Artist Residencies
Photo: Dan Dinu
Celebrating art and cultural practice in landscape
The arts and cultural practice are a powerful means of reawakening our sense of the familiar, connecting to the past, and exploring possible futures. They play a pivotal role in addressing environmental challenges and are a compelling route into understanding how people are connected to landscape. Art can often articulate emotional connections to a landscape in entirely new ways.
The very notion of being human and sharing collective cultural histories is often embedded in connectivity to place, and stories, and how they are told, are a foundation for understanding the concerns and hopes of people who live in landscapes undergoing change. The use of creative participatory approaches to understand the stories of local people is critical to the work of engaging, supporting and sustaining local communities.
The Endangered Landscapes Programme has a vision for landscapes where nature thrives without the need for intensive and costly management – places where people’s connections to nature can be deepened by the surprise, creativity, and awe that it inspires. The arts can powerfully reconnect people to nature and communicate the challenges, impact, and opportunities for revival. In the context of landscape restoration, place-based artistic practice can also act as a catalyst, helping to engage new national and international audiences.
A collaboration
The Endangered Landscapes Artist Residencies and Arts Prize is a collaboration between two programmes at the Cambridge Conservation Initiative: the Endangered Landscapes Programme and the Arts, Science and Conservation Programme. Both programmes are keen to apply collaborative, transdisciplinary arts practice to celebrate the distinctiveness of the landscapes supported by the Endangered Landscapes Programme, including their communities, as well as to provide a better understanding of the hopes, ambitions and opportunities that come with landscape restoration.
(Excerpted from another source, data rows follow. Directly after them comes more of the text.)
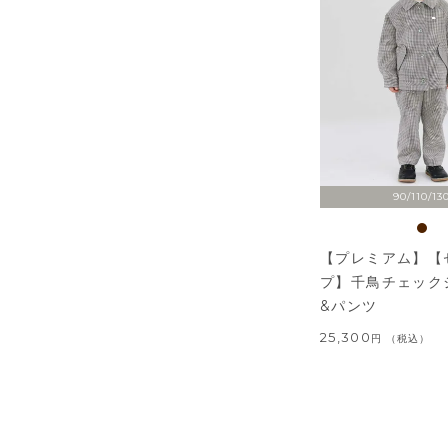
90/110/13
【プレミアム】【
プ】千鳥チェック
&パンツ
25,300
税込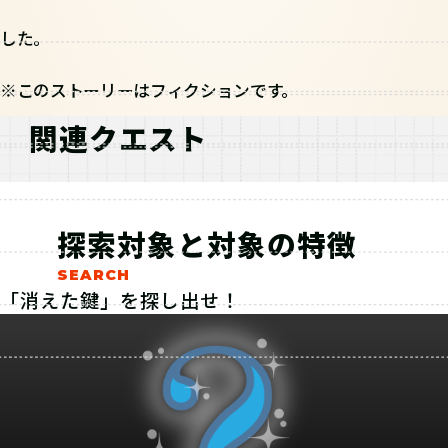
した。
※このストーリーはフィクションです。
関連クエスト
探索対象と対象の特徴
「消えた鍵」を探し出せ！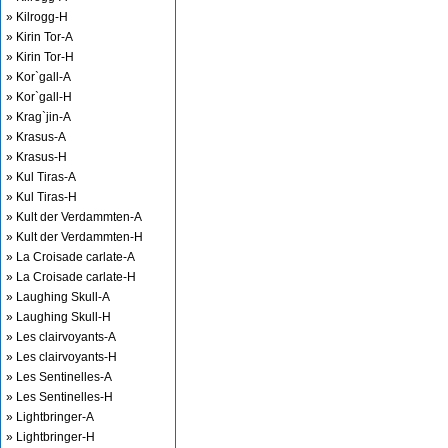
» Kilrogg-H
» Kirin Tor-A
» Kirin Tor-H
» Kor`gall-A
» Kor`gall-H
» Krag`jin-A
» Krasus-A
» Krasus-H
» Kul Tiras-A
» Kul Tiras-H
» Kult der Verdammten-A
» Kult der Verdammten-H
» La Croisade carlate-A
» La Croisade carlate-H
» Laughing Skull-A
» Laughing Skull-H
» Les clairvoyants-A
» Les clairvoyants-H
» Les Sentinelles-A
» Les Sentinelles-H
» Lightbringer-A
» Lightbringer-H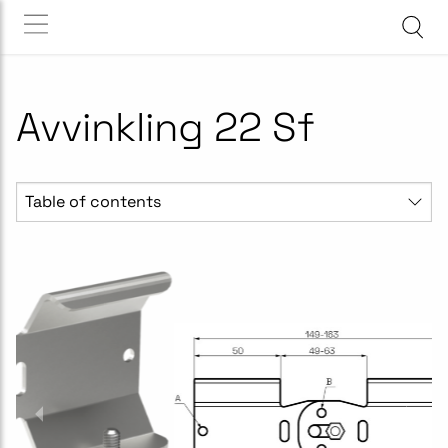
Avvinkling 22 Sf
Table of contents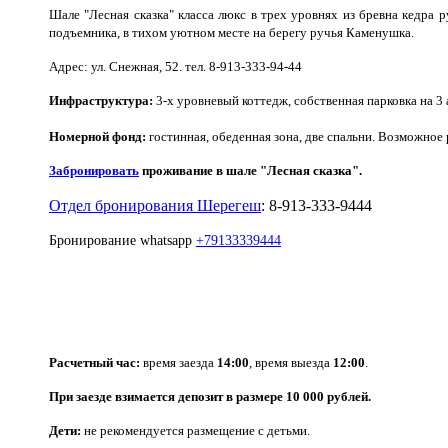
Шале "Лесная сказка" класса люкс в трех уровнях из бревна кедра 
подъемника, в тихом уютном месте на берегу ручья Каменушка.
Адрес: ул. Снежная, 52. тел. 8-913-333-94-44
Инфраструктура:
3-х уровневый коттедж, собственная парковка на 3 
Номерной фонд:
гостинная, обеденная зона, две спальни. Возможно
Забронировать
проживание в шале "Лесная сказка".
Отдел бронирования Шерегеш
: 8-913-333-9444
Бронирование whatsapp
+79133339444
Расчетный час:
время заезда
14:00
, время выезда
12:00
.
При заезде взимается депозит в размере 10 000 рублей.
Дети:
не рекомендуется размещение с детьми.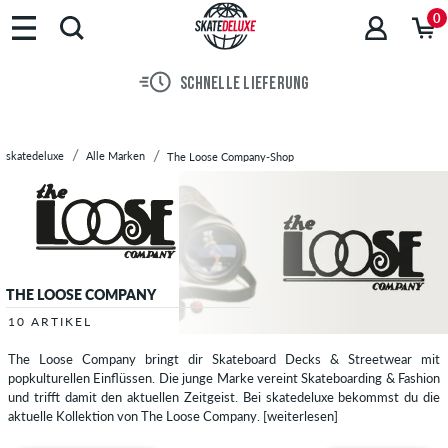
Marken
0
Skateboards
Schuhe
SCHNELLE LIEFERUNG
Streetwear
Accessoires
Neu
skatedeluxe
Alle Marken
The Loose Company-Shop
Sale
THE LOOSE COMPANY
10 ARTIKEL
The Loose Company bringt dir Skateboard Decks & Streetwear mit
popkulturellen Einflüssen. Die junge Marke vereint Skateboarding & Fashion
und trifft damit den aktuellen Zeitgeist. Bei skatedeluxe bekommst du die
aktuelle Kollektion von The Loose Company.
[weiterlesen]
The CCI Arts, Science and Conservation Programme develops pioneering interdisciplinary art actions that respond to the biodiversity and climate crisis. It explores the role that culture, and contemporary arts practice, can play in inviting exchange, dialogue, and debate around conservation issues. In particular, the programme explores how collaborations between artists and scientists have the ability to transform the way we undertake and portray conservation.